Absolutely. Nearly all children in the United States with cancer are treated at a pediatric tertiary care institution or subspecialty center. The need for pediatric pathologists, radiologists and surgeons in the diagnosis and treatment of pediatric cancers cannot be understated. Brain tumor care is a great example: pediatric neurosurgeons, neurologists, neuropathologists and neurooncologists are skilled at diagnosing tumors, like medulloblastoma and optic glioma, which are rarely seen by our adult medicine colleagues.
What should a family expect if their child has cancer?
Let's use ALL as an example. Oncologists often receive a late afternoon call about a child seen in the office earlier that day whose complete blood count results suggest ALL. We usually see these children in the emergency room the same day.
Depending on the child's state, they will either be seen in an outpatient facility or admitted to a hospital for care. The patient will undergo preliminary tests, which may include MRI scans, blood work or X-rays. This process may take several days, but the goal is to arrive at an accurate diagnosis. A multi-disciplinary team of pediatric specialists, including an oncologist, surgeon, radiation oncologist, pathologist and radiologist, will evaluate the test results, make a final diagnosis and design a treatment plan. If a child is hospitalized during the diagnostic period or for treatment, a parent can usually sleep at the bedside.

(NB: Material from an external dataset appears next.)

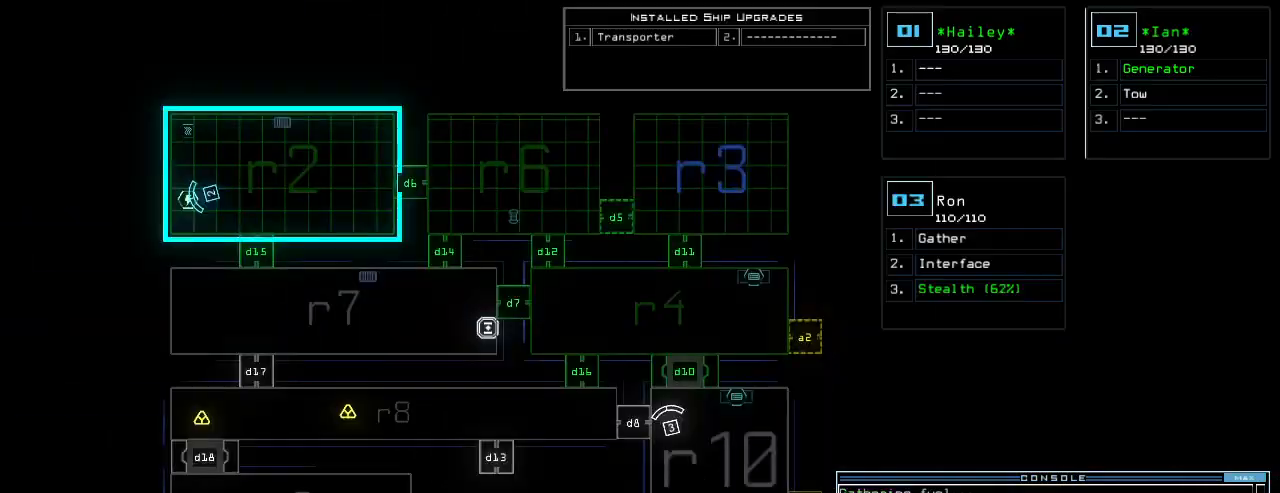
{"keys": [], "events": []}
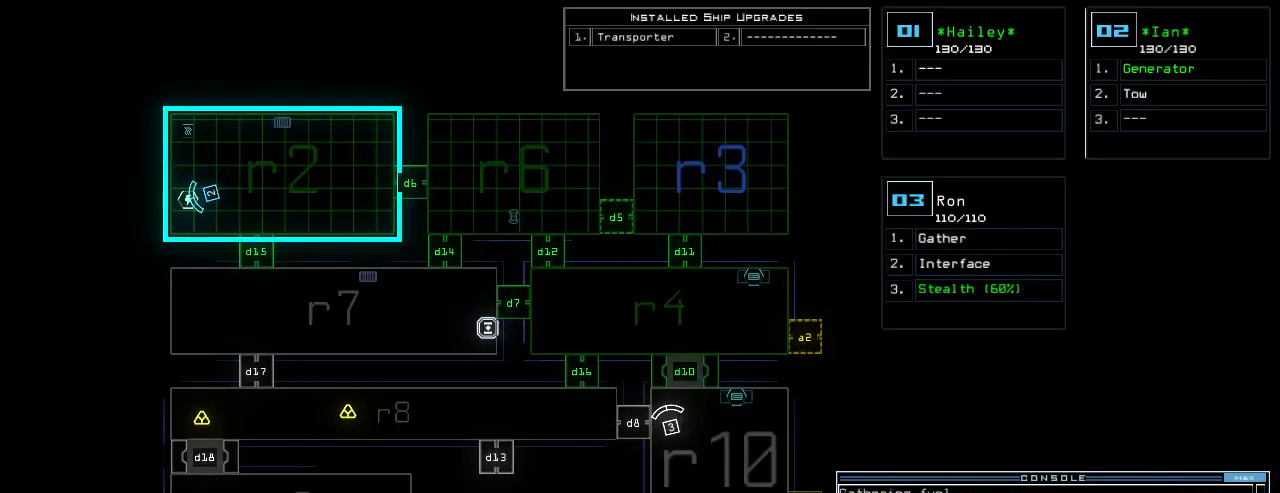
{"keys": ["4"], "events": [[20, "f", "down"], [60, "f", "up"], [60, "space", "down"], [160, "r", "down"], [180, "space", "up"], [240, "r", "up"], [480, "4", "down"]]}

At home, well-meaning relatives and friends often overwhelm parents. Families should be direct about what they do and do not need. When friends offer help, suggest they donate blood. Though donations may not directly benefit their child they care so much about, more blood will be available for other sick children. Many parents comment on how helpful neighbors and friends have been: caring for other children at home, making meals and driving visitors, including friends, to visit the patient.
With a child who has been diagnosed with cancer, what role does their primary care practitioner (PCP) assume?

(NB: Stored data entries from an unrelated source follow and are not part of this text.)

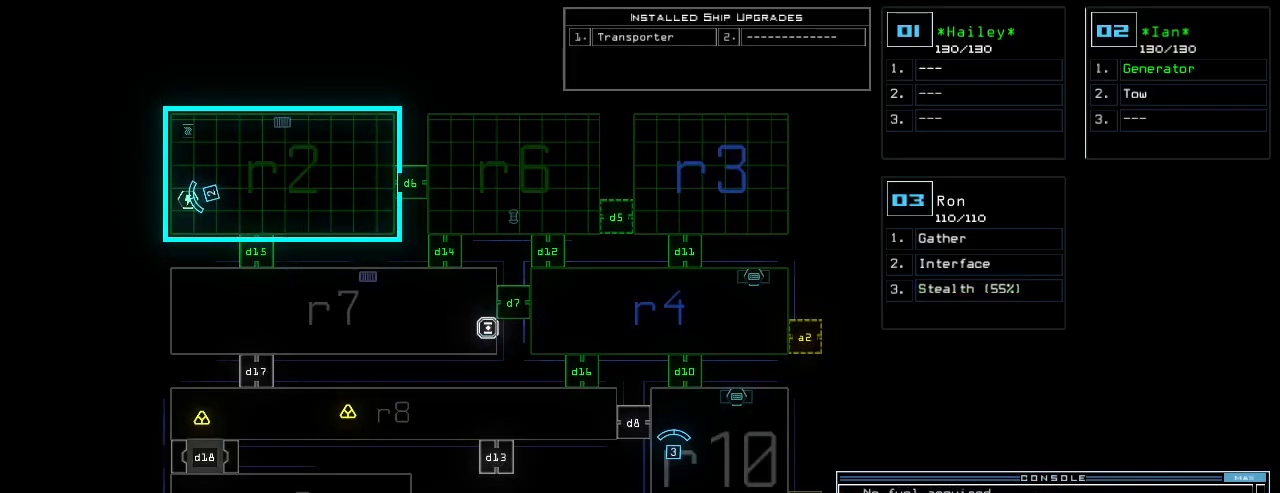
{"keys": [], "events": []}
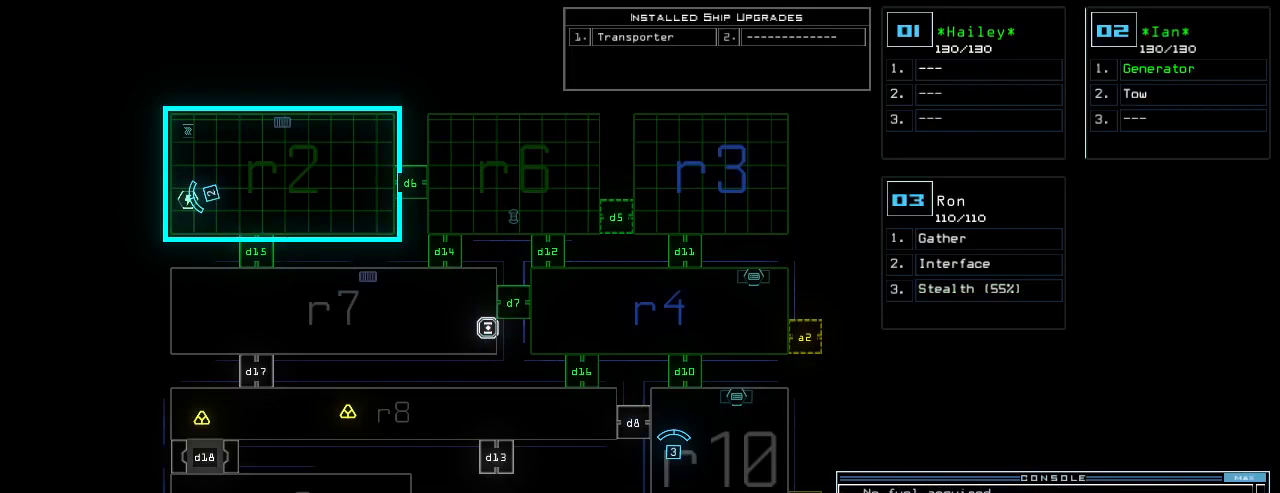
{"keys": [], "events": []}
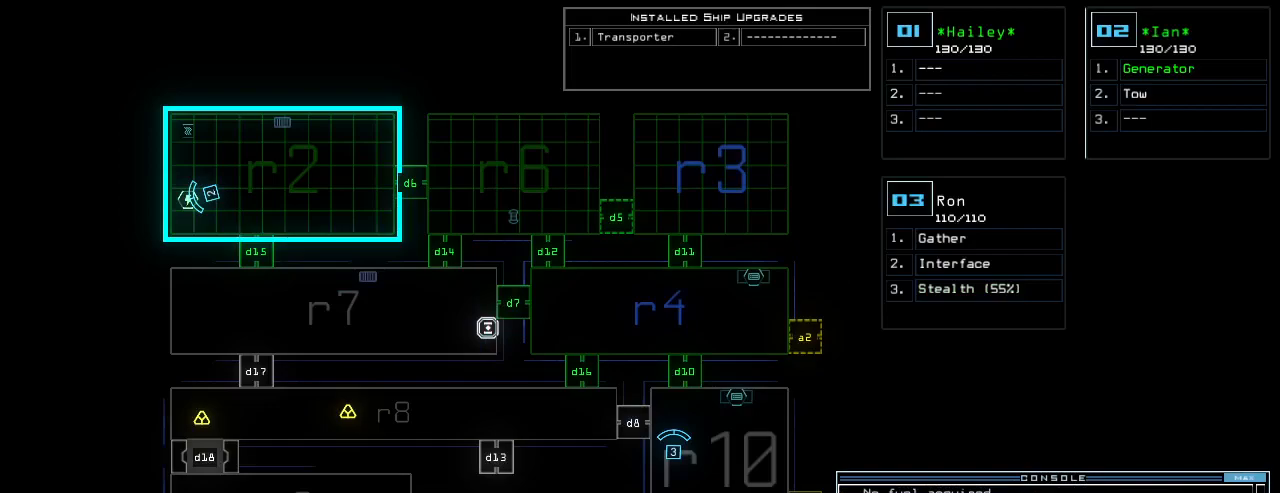
{"keys": [], "events": []}
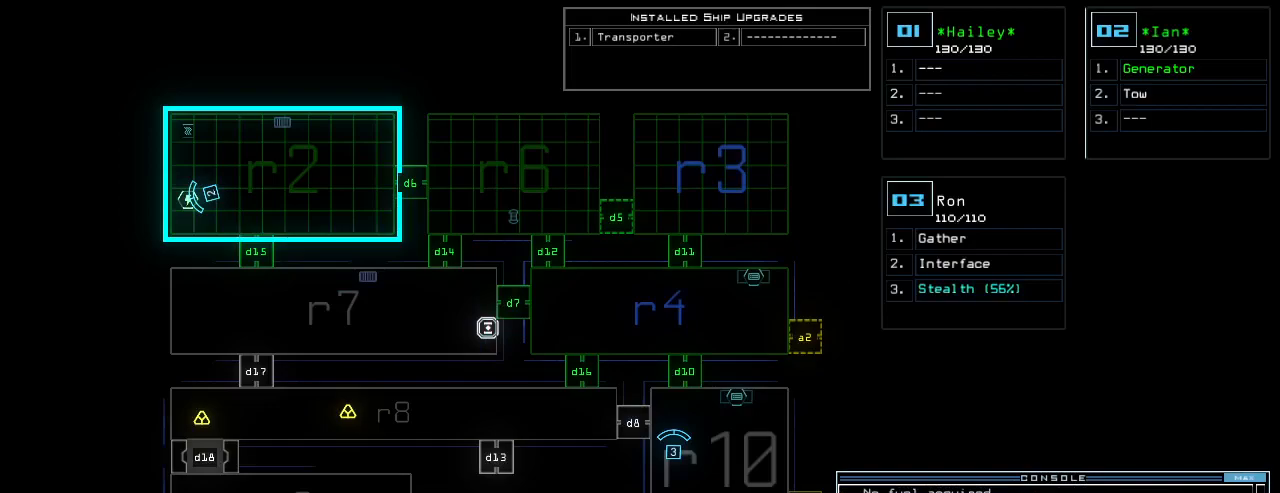
{"keys": [], "events": [[80, "t", "down"], [140, "t", "up"], [260, "y", "down"], [340, "return", "down"], [340, "y", "up"], [380, "return", "up"]]}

PCPs are the first to find abnormalities and recommend parents consult a specialist. We see most of our patients after their pediatrician discovered something of concern, often during a well-child check. If a diagnosis of a malignancy is made, the pediatric oncology team provides most of the clinical care, but PCPs assist with outpatient care by monitoring blood counts and nutrition levels or providing nursing support.
After treatment, children enter a two-year transition period during which the focus is on risk of recurrence and side effects of therapy. Pediatricians are an integral part of the child's return to normal life, and a dialogue between oncologist and pediatrician is essential, especially around well-child care, growth and immunizations. Eventually, the focus changes from risk of recurrence to risk of late effects from treatment — screening becomes crucial for late effects of anticancer drugs and complications, including endocrine abnormalities, learning issues, secondary cancers or cardiac dysfunction.
Where should parents obtain information?
Rely on information available on the websites of reliable cancer institutions like the National Cancer Institute (NCI) and the American Society of Clinical Oncology. In fact, the NCI Web site offers brief overviews of the most updated therapeutic approaches. Parents and children can also visit the nearest medical facility offering cancer therapies to access books, videos and meet with resource specialists.
Source: Lisa Diller, MD, is Clinical Director of Pediatric Oncology at Dana-Farber Cancer Institute and Children's Hospital Boston. A pediatric oncologist with a special interest in neuroblastoma, she also studies the late effects of pediatric cancer.